» **Article**
★ ★ ★ ★

Titre original : The Survivalist

Titre(s) alternatif(s) : Opération Survie

Réalisateur(s) : Sig Shore

Année : 1987

Nationalité : Etats-Unis

Durée : 1h33

Genre : Apocalypse naze

Acteurs principaux : Susan Blakely, Marjoe Gortner, Steve Railsback, Cliff De Young, J. Kenneth Campbell, David Wayne

Jack Tillman
NOTE
1.5 / 5

 

Quand on est un jeune nanardeur solitaire farfouillant dans un stand de DVD soldés près de la caisse de la Maison de la presse de sa petite ville de province, comment ne pas être ébloui lorsqu'on tombe nez à nez avec le regard éteint de ce gros dur en blouson de cuir, brandissant sa grosse pétoire dans la direction du client sur fond de champignon atomique ? Comment ne pas saisir fébrilement le boîtier en lisant les accroches bourrines "Un seul mot d'ordre : survivre !" et "Dans un monde livré au chaos, il est l'ultime rempart !", surtout quand une telle merveille est dissimulée au milieu de disques de fitness et de feux de cheminée ? Il va sans dire que quand le novice nanardeur quitta la Maison de la presse, le DVD de The Survivalist ne s'y trouvait plus.

★ ★ ★ ★

» **Lignes de données**

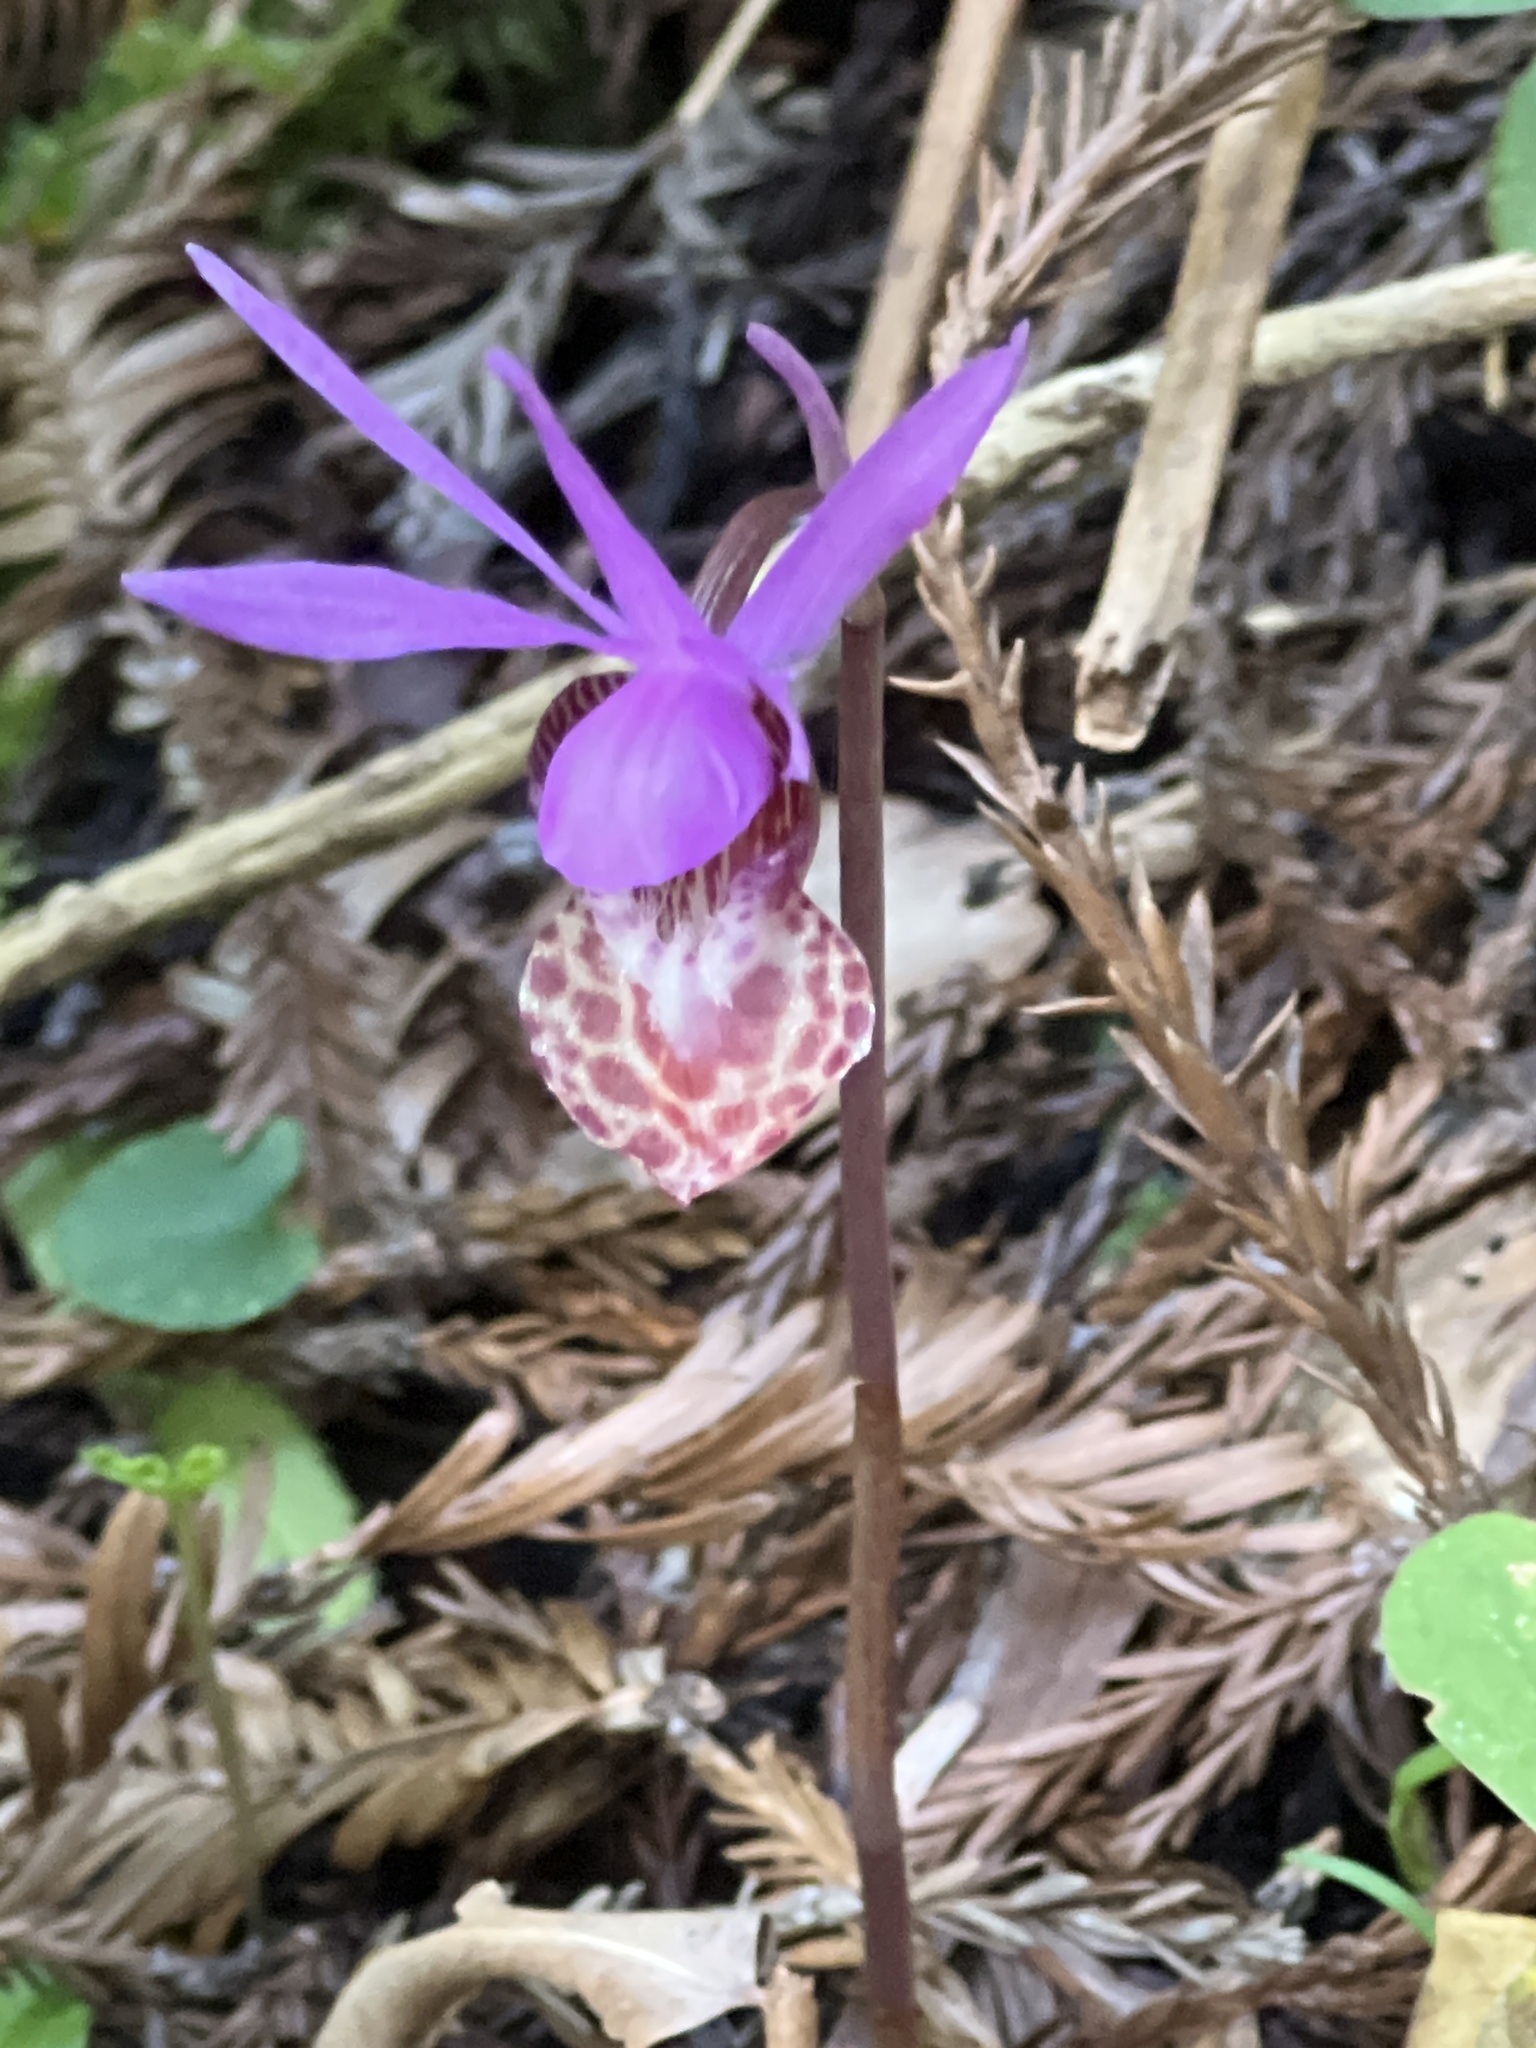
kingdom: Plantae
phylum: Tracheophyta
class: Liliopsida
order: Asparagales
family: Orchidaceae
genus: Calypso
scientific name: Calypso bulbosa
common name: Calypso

★ ★ ★ ★

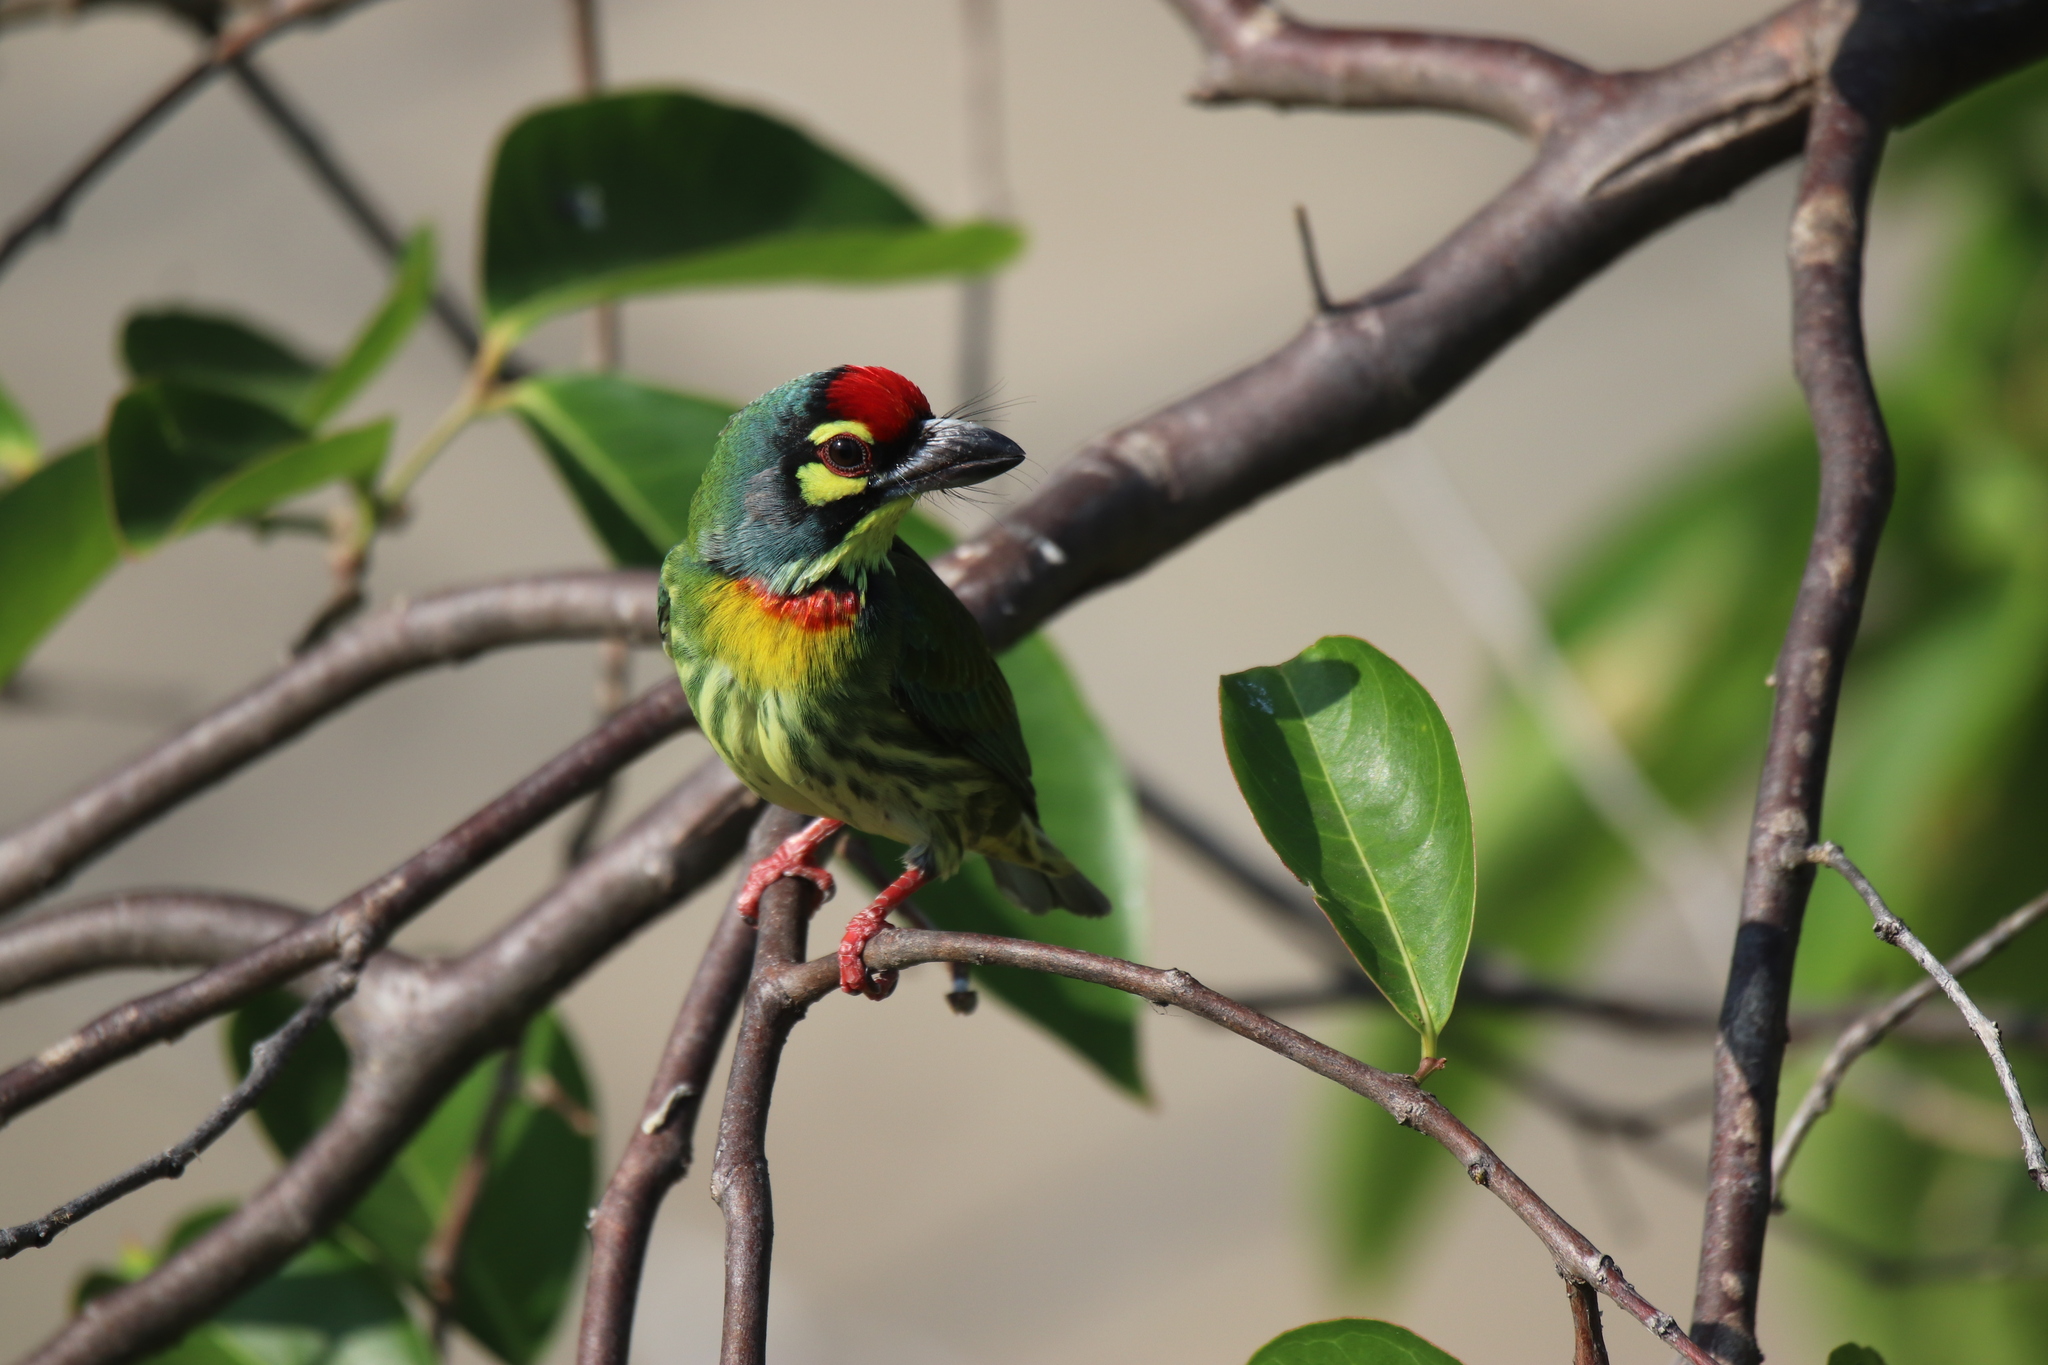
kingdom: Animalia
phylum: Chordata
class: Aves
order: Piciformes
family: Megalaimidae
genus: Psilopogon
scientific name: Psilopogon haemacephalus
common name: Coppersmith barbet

★ ★ ★ ★

D'après l'article, qui a réalisé The Survivalist ?

Sig Shore.